• The National Minimum Wage (NMW) is payable to employees for any time spent working. However, where an employee undertakes a ‘sleep in’ (i.e. where they are able to sleep at work in facilities provided by their employer and during this time they are ‘on call’) are they entitled to the NMW for the time that they are asleep?

    The general position in relation to employees who are ‘on call’ during ‘sleep in’ shifts is that only the hours that they are awake and working are considered ‘time work’ for the purposes of NMW legislation. However, whether an employee is merely ‘on call’ during a ‘sleep-in’ shift, or whether they are actually ‘at work’ throughout, is an important question which may not always have a straightforward answer, as the recent 2014 case of Esparan t/a Middle West Residential Care Home v Slavikovska has highlighted.

    Background

    The case concerned a residential care home worker who was required to work a number of ‘sleep in’ night shifts and be available for emergency purposes throughout. Significantly, the employee was required to be available for emergency purposes to ensure that her employer complied with its legal obligation to provide a minimum level of staff in the care home. The Claimant received a lump sum for each ‘sleep in’ shift but the rate of pay was substantially less than the NMW.
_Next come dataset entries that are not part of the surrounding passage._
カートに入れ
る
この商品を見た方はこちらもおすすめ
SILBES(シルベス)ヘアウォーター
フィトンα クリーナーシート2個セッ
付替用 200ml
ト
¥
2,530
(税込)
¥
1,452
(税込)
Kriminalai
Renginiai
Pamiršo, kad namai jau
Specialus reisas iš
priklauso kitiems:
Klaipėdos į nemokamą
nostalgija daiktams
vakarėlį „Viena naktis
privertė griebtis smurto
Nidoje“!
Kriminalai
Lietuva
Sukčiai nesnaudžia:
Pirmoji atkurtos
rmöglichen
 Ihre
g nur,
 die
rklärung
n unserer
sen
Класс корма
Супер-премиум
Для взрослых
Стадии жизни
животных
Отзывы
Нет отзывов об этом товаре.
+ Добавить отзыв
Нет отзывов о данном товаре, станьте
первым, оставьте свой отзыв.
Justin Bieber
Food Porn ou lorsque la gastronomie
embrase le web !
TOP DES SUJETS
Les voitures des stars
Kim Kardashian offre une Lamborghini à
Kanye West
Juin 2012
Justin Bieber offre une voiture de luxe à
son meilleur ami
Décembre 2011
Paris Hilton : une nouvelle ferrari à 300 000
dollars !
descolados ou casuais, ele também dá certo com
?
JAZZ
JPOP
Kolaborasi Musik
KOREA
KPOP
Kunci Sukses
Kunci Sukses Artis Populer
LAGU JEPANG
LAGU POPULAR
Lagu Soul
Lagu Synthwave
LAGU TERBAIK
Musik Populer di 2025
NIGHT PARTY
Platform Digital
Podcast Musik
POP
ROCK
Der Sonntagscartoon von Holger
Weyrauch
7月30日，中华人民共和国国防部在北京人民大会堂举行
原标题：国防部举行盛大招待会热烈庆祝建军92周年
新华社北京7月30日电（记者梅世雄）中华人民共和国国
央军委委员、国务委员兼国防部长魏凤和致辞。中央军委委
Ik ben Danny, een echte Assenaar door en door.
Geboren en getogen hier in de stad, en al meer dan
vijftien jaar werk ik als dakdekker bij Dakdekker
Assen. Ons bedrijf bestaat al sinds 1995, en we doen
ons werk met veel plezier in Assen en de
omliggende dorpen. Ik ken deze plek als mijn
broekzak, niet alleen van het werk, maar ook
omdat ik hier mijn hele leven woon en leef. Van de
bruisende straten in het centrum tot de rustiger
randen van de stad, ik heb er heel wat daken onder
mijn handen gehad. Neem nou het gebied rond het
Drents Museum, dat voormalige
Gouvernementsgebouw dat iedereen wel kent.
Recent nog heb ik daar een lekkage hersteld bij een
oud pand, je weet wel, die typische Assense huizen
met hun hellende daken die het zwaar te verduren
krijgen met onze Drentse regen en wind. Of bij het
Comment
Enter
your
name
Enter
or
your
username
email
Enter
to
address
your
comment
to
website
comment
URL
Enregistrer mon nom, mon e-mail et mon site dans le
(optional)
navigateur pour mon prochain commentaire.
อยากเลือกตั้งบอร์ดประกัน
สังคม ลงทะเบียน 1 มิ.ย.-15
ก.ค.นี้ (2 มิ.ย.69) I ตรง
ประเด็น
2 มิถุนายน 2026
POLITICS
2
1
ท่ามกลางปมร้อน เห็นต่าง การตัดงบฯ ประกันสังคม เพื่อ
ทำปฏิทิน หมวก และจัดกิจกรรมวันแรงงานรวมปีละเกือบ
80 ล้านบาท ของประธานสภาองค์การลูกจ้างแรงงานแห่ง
    The Claimant submitted to the Tribunal that she was entitled to the NMW for the ‘sleep in’ shifts on the basis that she was undertaking ‘time work’ for the purpose of NMW legislation. Her case was put to the Tribunal on two grounds;

    (i) She was required by her employer to work and undertake certain duties during her ‘sleep in’ shifts (for example she was required check on residents, although this was disputed by her employer); and
    (ii) She was also entitled to be paid simply for being present at her employer’s premises.

    Decision

    The Employment Tribunal found in favour of the Claimant on both grounds and on appeal the Employment Appeals Tribunal (EAT) upheld this decision. The EAT held that an important consideration in determining whether an employee in such circumstances is ‘on call’ as opposed to being ‘at work’, is why the employer requires the employee to be on the premises. It was held that if an employer requires an employee’s presence in order to comply with a statutory requirement, that would be a “powerful indicator” that the employee is deemed to be ‘at work’, regardless of whether work is actually carried out by that employee.

    Comment In light of this case employers, particularly in the care sector, need to be alert to the possibility that if they require an employee to work a ‘sleep in’ shift in order to comply with a statutory obligation, there may be a strong argument that NMW should be paid for the duration of the shift, even if the employee is permitted to sleep during this time.